* TASK GOAL: Format the listing below as a JSON list of strings, one string per line, skipping blank lines. Leave the pictures out of your answer.

[Dataset entries]
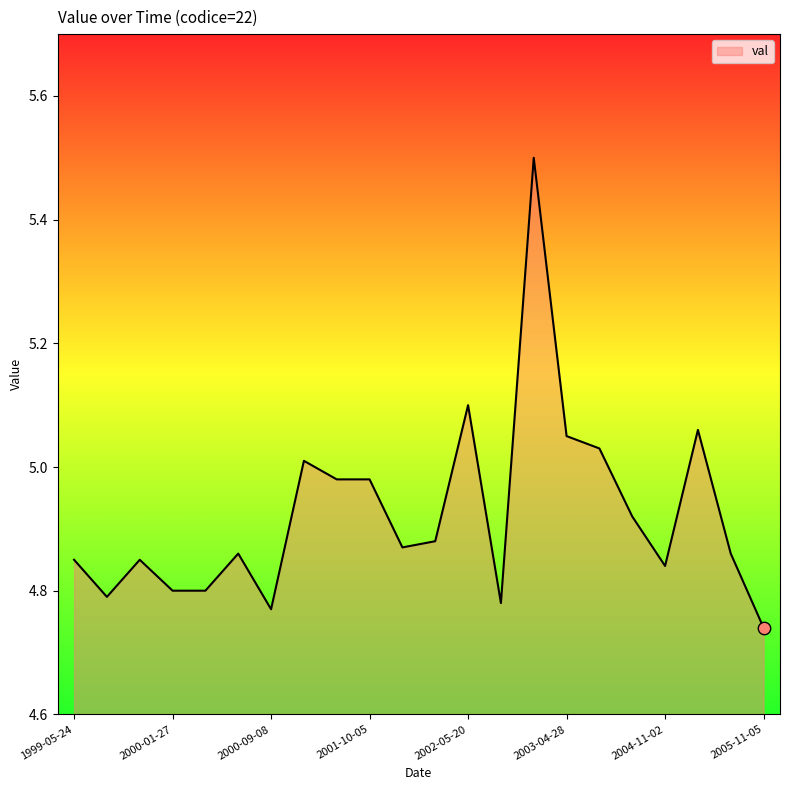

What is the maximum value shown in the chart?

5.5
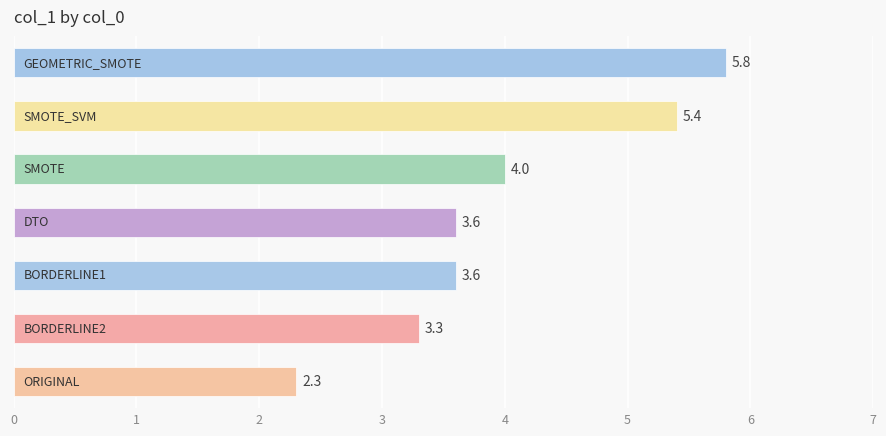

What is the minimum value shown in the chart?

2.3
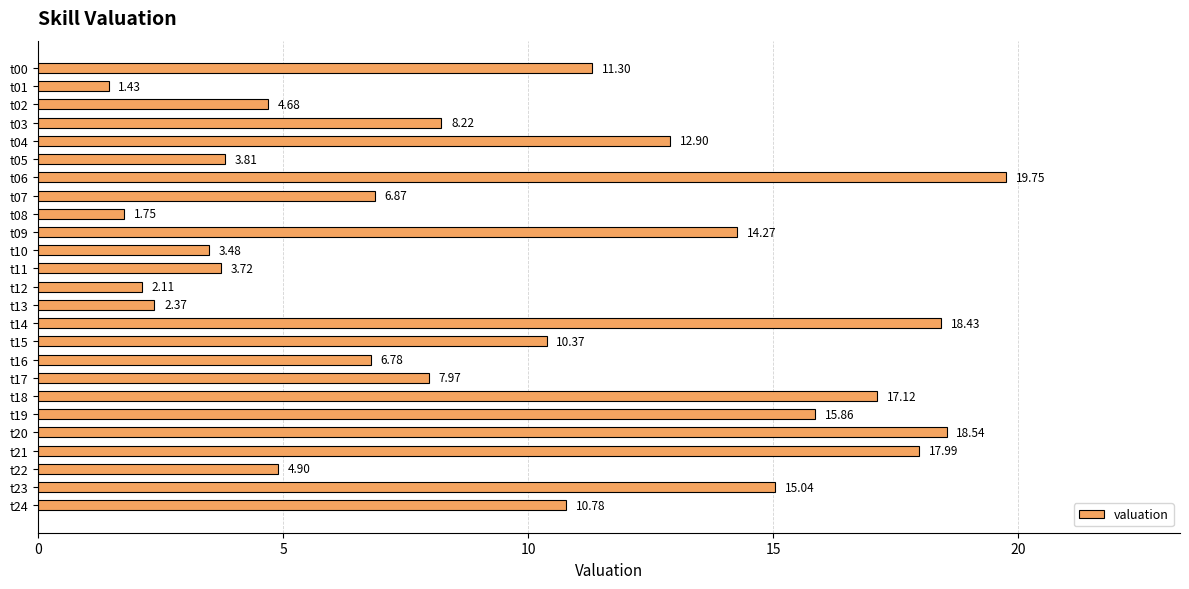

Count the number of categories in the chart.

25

* RESPONSE TO THE EXERCISE:
[
  "What is the maximum value shown in the chart?",
  "5.5",
  "What is the minimum value shown in the chart?",
  "2.3",
  "Count the number of categories in the chart.",
  "25"
]